Drugi października. Dzień wcześniej ministerstwo obrony potwierdziło wycofanie się z Łymanu. Powszechnie znany Igor Girkin vel Striełkow, dawniej dowódca „rebeliantów” w Donbasie, dziś użyteczne narzędzie FSB do krytykowania GRU i armii, zamieścił zdjęcie generała Walerija Gierasimowa, szefa Sztabu Generalnego Sił Zbrojnych FR – i obrzucił go wyzwiskami. Zrugał również dowódcę Centralnego Okręgu Wojskowego, generała pułkownika Aleksandra Łapina, a nawet ministra obrony Siergieja Szojgu, którego Girkin wielokrotnie wyśmiewał jako „marszałka ze sklejki”.

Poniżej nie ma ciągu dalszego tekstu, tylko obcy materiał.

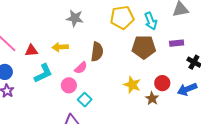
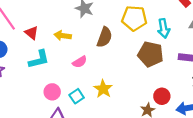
red triangle: (31, 51) -> (32, 33), turned 32
brown semicircle: (97, 52) -> (105, 37), moved
pink circle: (69, 85) -> (52, 92), moved
yellow star: (132, 85) -> (103, 89), moved

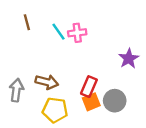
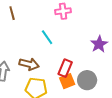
cyan line: (59, 32) -> (47, 37), moved
pink cross: (77, 33) -> (63, 11), moved

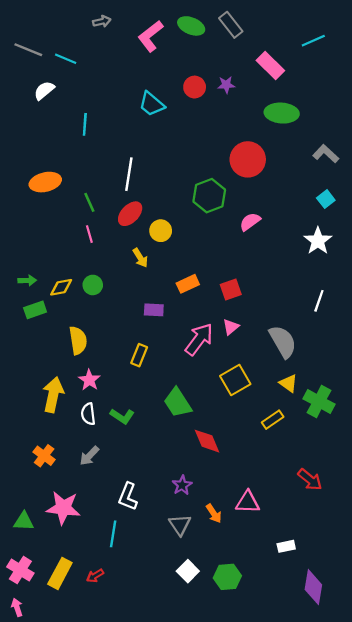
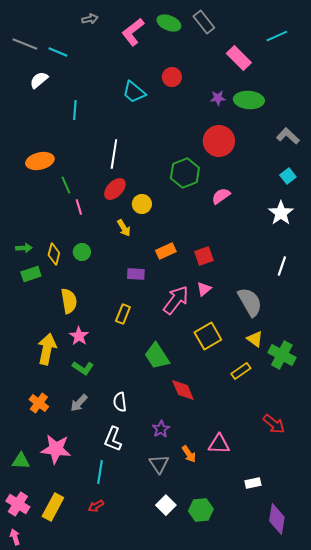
purple star: (226, 85) -> (218, 98), moved
green line: (89, 202) -> (66, 185), moved
yellow diamond: (61, 287) -> (54, 254), turned -65
white semicircle: (88, 414) -> (120, 402), moved
green L-shape: (122, 416) -> (83, 368), moved
red arrow: (95, 576) -> (96, 506), moved

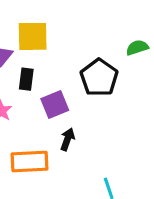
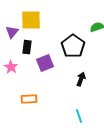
black arrow: (67, 139) -> (81, 79), moved
orange rectangle: (29, 162) -> (29, 99), size x0.7

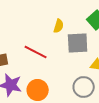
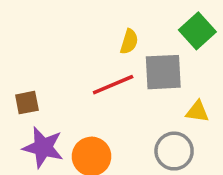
red line: (36, 52) -> (113, 85), moved, turned -50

Ramzan Kadyrow, przywódca Czeczenii, jeszcze bardziej otwarcie skrytykował wojskowych. 1 października zarzucił Łapinowi, że nie zapewnił odpowiedniej komunikacji i zaopatrzenia.

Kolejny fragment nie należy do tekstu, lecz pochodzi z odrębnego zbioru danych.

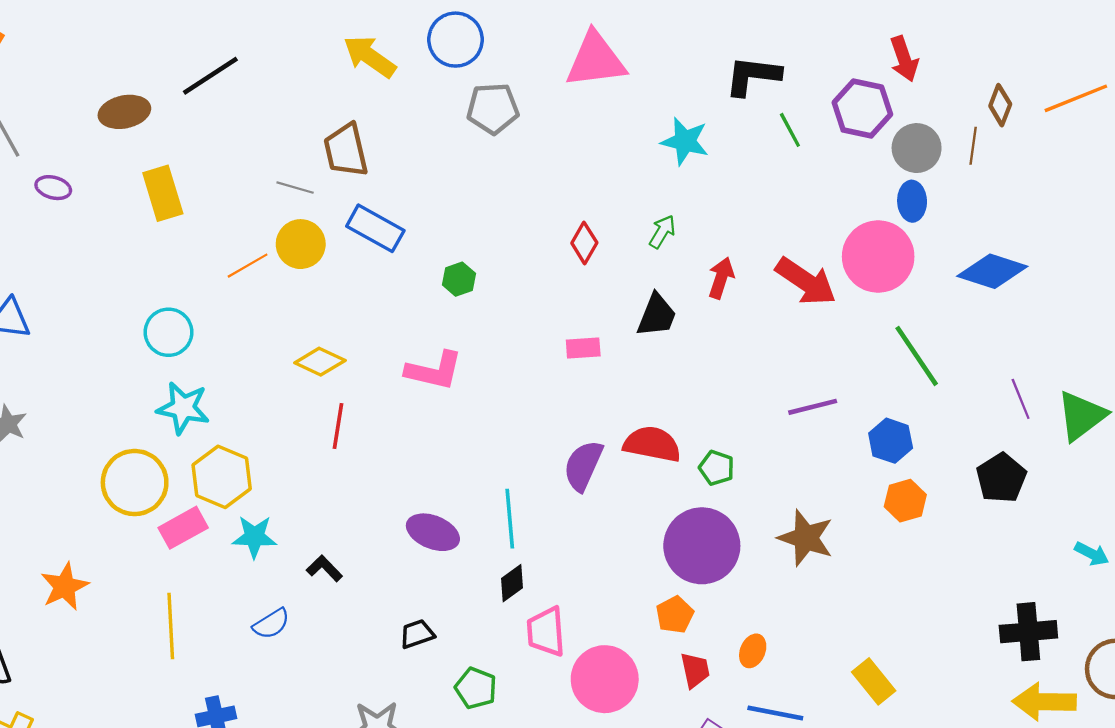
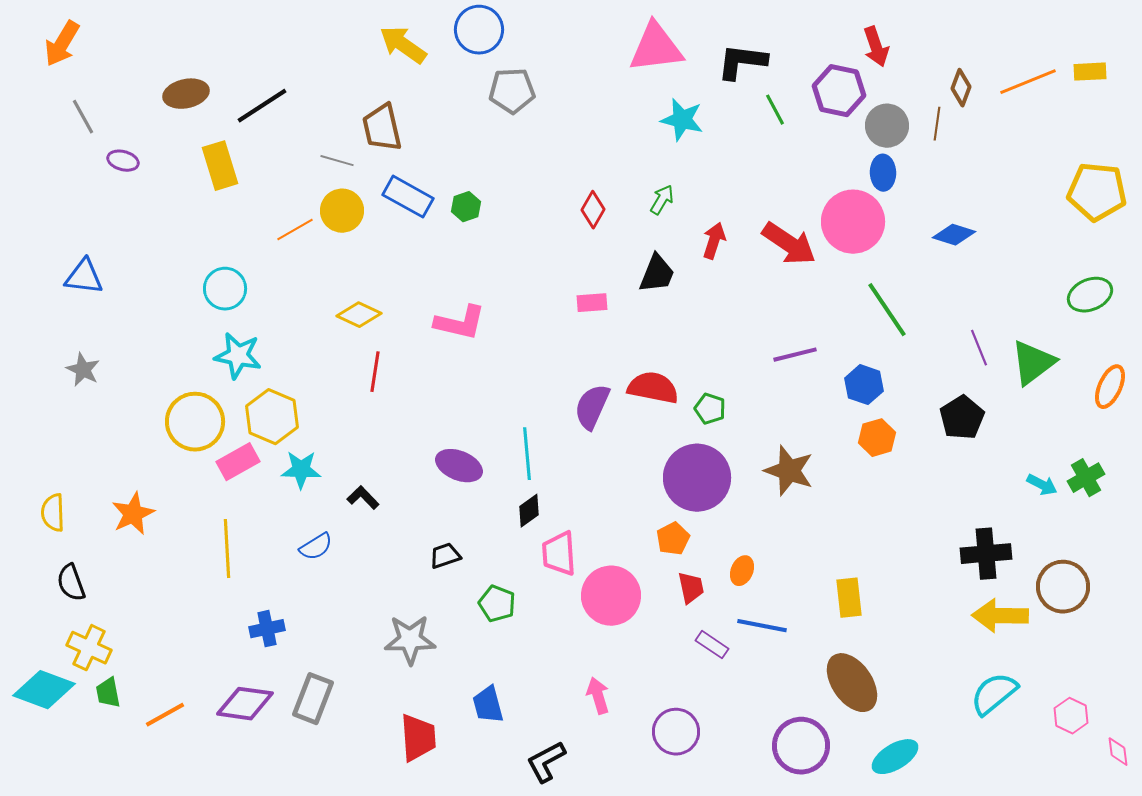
pink triangle: (596, 60) -> (656, 48), moved
black line: (210, 76) -> (262, 106), moved
blue diamond: (992, 271) -> (954, 235), size x0.7
green hexagon: (459, 279) -> (466, 207), moved
yellow rectangle: (874, 681) -> (849, 598), turned 33

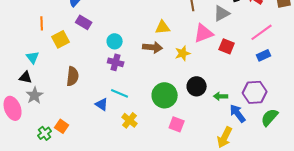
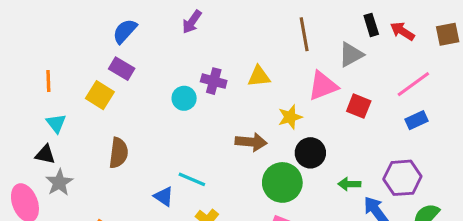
purple rectangle: (84, 22) -> (122, 69), moved
orange line: (42, 23) -> (48, 81), moved
yellow square: (61, 39) -> (100, 95), turned -30
brown arrow: (153, 47) -> (251, 142), moved
purple cross: (116, 62) -> (214, 81), moved
black circle: (197, 86) -> (310, 153), moved
green circle: (165, 95) -> (282, 182), moved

Jego krytyka znalazła bezpośrednie echo w wypowiedzi Jewgienija Prigożina, petersburskiego biznesmena, który znany jest z bliskich związków z Kremlem. „Ekspresyjna wypowiedź Kadyrowa, oczywiście, w ogóle nie jest w moim stylu. Ale mogę powiedzieć….. Wysłać tych wszystkich drani boso, z karabinami maszynowymi, na front” – tak zacytowała swego właściciela na oficjalnym profilu w mediach spółka Konkord. To główny aktyw Prigożina w jego imperium biznesowym, firma znana od lat z cateringu, m.in. dla szkół i jednostek wojskowych w całej Rosji. Stąd zresztą wziął się już wiele lat temu przydomek Prigożina: kucharz Putina. Biznesmen chyba uznał ostatnio, że czas ostatecznie się go pozbyć. Dlatego wreszcie przyznał otwarcie, że to on budował i finansuje Grupę Wagnera. To najemnicy, od 2014 roku działający w wielu miejscach na świecie w celu realizacji polityczno-militarnych celów Kremla i zarazem biznesowych celów Prigożina.
Wojna Prigożina
Personalne ataki biznesmena na dowódców wojskowych nie dziwią. Widzi, że armia nie radzi sobie na froncie, więc jest okazja… No właśnie. Po pierwsze, odegrać się na Szojgu i Gierasimowie, z którymi od paru lat Prigożinowi nie po drodze. Po drugie, wykazać się jako jeden z głównych (i skutecznych) graczy na wojnie – stąd choćby werbunek tysięcy skazańców do Grupy Wagnera i chwalenie się rzekomymi sukcesami militarnymi najemników. Po trzecie, Putin już w niemal oczywisty sposób chce odpowiedzialność za porażki w wojnie z Ukrainą zrzucić na wojsko, a takie wypowiedzi Prigożina (i Kadyrowa) mu pomagają, bo osobiście mu nie wypada po prostu.